Passage shown section start
In case there's any confusion, the man leading a quintet in veneration of Billie Holiday at Yoshi's this weekend is not the former peanut farmer and 39th president of the United States. That's another James Carter (there are many; it's an easy mistake). This one is the irrepressible saxophonist from Detroit, blowing into Oakland to promote his new CD, Gardenias for Lady Day. The tribute album, in rock or pop, is a lamentable thing, usually best forgotten. But jazz players get away with them all the time, and Carter, who just doesn't have it in him to underwhelm, is keen to make something memorable. He doesn't seem at all daunted by the fact that Holiday has probably been feted a thousand times. "I always wanted to do those tunes," he says, "but outside of playing along with the album, I never had a chance." In addition to a few of Lady Day's staples, some of the music is Carter's own, and it too shows the fortitude and artful forlornness for which Holiday is most affectionately remembered. When a sax man in particular pays respect to her music, he is also paying respect to Lester Young, whom Carter evokes by making it seem so infuriatingly easy.
Passage shown section end
[Exercise instructions]
Name every musical genre mentioned in the passage about saxophonist James Carter.
Supplied records section start
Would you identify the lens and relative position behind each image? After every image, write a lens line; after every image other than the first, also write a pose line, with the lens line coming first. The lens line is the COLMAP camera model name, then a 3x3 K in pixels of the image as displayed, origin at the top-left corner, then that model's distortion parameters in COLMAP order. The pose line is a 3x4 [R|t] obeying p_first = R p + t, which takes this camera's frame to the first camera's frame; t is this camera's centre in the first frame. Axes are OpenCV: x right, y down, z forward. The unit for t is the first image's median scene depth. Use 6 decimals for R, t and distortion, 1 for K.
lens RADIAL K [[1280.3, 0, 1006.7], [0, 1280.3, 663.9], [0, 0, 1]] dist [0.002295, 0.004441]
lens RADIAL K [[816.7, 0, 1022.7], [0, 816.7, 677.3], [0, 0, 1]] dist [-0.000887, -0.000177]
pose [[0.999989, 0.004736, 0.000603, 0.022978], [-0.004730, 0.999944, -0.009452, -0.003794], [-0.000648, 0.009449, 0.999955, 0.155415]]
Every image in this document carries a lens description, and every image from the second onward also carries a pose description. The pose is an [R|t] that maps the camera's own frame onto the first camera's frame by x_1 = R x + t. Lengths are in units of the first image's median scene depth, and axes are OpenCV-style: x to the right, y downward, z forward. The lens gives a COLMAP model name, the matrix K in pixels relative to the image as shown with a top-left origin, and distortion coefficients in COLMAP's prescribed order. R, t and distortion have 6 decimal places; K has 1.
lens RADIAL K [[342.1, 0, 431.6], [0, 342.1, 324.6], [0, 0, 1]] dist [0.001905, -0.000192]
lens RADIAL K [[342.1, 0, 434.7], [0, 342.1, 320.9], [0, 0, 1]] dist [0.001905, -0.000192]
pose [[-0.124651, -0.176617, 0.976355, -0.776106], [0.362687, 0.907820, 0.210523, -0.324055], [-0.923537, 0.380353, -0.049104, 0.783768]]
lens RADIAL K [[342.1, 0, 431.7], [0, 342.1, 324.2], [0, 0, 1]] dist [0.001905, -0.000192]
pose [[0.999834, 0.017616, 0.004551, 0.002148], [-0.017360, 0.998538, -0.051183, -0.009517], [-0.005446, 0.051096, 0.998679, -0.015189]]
Supplied records section end
[Exercise result]
Rock, pop and jazz.